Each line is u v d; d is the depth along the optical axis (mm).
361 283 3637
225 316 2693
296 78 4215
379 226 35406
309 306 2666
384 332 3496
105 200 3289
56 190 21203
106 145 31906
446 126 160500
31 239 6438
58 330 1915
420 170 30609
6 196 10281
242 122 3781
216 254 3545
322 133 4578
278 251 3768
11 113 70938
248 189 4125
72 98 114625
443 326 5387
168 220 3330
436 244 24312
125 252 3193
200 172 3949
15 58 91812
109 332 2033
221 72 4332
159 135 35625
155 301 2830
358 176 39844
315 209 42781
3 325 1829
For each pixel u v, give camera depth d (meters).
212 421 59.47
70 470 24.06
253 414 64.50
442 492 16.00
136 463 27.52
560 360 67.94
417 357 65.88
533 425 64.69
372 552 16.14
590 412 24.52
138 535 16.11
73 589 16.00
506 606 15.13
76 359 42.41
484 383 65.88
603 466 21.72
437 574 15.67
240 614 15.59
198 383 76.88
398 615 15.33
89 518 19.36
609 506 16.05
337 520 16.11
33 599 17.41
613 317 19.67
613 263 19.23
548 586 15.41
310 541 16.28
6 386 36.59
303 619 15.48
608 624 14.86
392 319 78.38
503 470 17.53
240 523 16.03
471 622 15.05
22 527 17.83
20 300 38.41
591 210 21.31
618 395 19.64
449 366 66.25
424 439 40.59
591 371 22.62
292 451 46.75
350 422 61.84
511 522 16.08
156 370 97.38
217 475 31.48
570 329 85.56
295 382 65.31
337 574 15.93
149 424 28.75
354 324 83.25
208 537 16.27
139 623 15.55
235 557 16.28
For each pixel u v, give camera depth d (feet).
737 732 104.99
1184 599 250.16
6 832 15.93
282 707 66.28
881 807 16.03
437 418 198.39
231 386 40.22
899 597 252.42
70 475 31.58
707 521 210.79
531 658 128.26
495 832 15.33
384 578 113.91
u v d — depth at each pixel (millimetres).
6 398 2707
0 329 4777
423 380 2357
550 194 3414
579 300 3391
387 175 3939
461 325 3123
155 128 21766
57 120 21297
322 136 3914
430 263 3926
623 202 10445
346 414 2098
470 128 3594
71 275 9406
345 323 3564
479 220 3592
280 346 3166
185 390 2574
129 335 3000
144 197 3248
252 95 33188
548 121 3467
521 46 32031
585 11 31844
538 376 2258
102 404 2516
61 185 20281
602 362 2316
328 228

__________________________________________________

* **YOUR ASSIGNMENT**:
What is needed is a word-for-word copy of the records above, from the first line through the line that contains "392 319 78.38".

* **FINAL ANSWER**:
Each line is u v d; d is the depth along the optical axis (mm).
361 283 3637
225 316 2693
296 78 4215
379 226 35406
309 306 2666
384 332 3496
105 200 3289
56 190 21203
106 145 31906
446 126 160500
31 239 6438
58 330 1915
420 170 30609
6 196 10281
242 122 3781
216 254 3545
322 133 4578
278 251 3768
11 113 70938
248 189 4125
72 98 114625
443 326 5387
168 220 3330
436 244 24312
125 252 3193
200 172 3949
15 58 91812
109 332 2033
221 72 4332
159 135 35625
155 301 2830
358 176 39844
315 209 42781
3 325 1829
For each pixel u v, give camera depth d (meters).
212 421 59.47
70 470 24.06
253 414 64.50
442 492 16.00
136 463 27.52
560 360 67.94
417 357 65.88
533 425 64.69
372 552 16.14
590 412 24.52
138 535 16.11
73 589 16.00
506 606 15.13
76 359 42.41
484 383 65.88
603 466 21.72
437 574 15.67
240 614 15.59
198 383 76.88
398 615 15.33
89 518 19.36
609 506 16.05
337 520 16.11
33 599 17.41
613 317 19.67
613 263 19.23
548 586 15.41
310 541 16.28
6 386 36.59
303 619 15.48
608 624 14.86
392 319 78.38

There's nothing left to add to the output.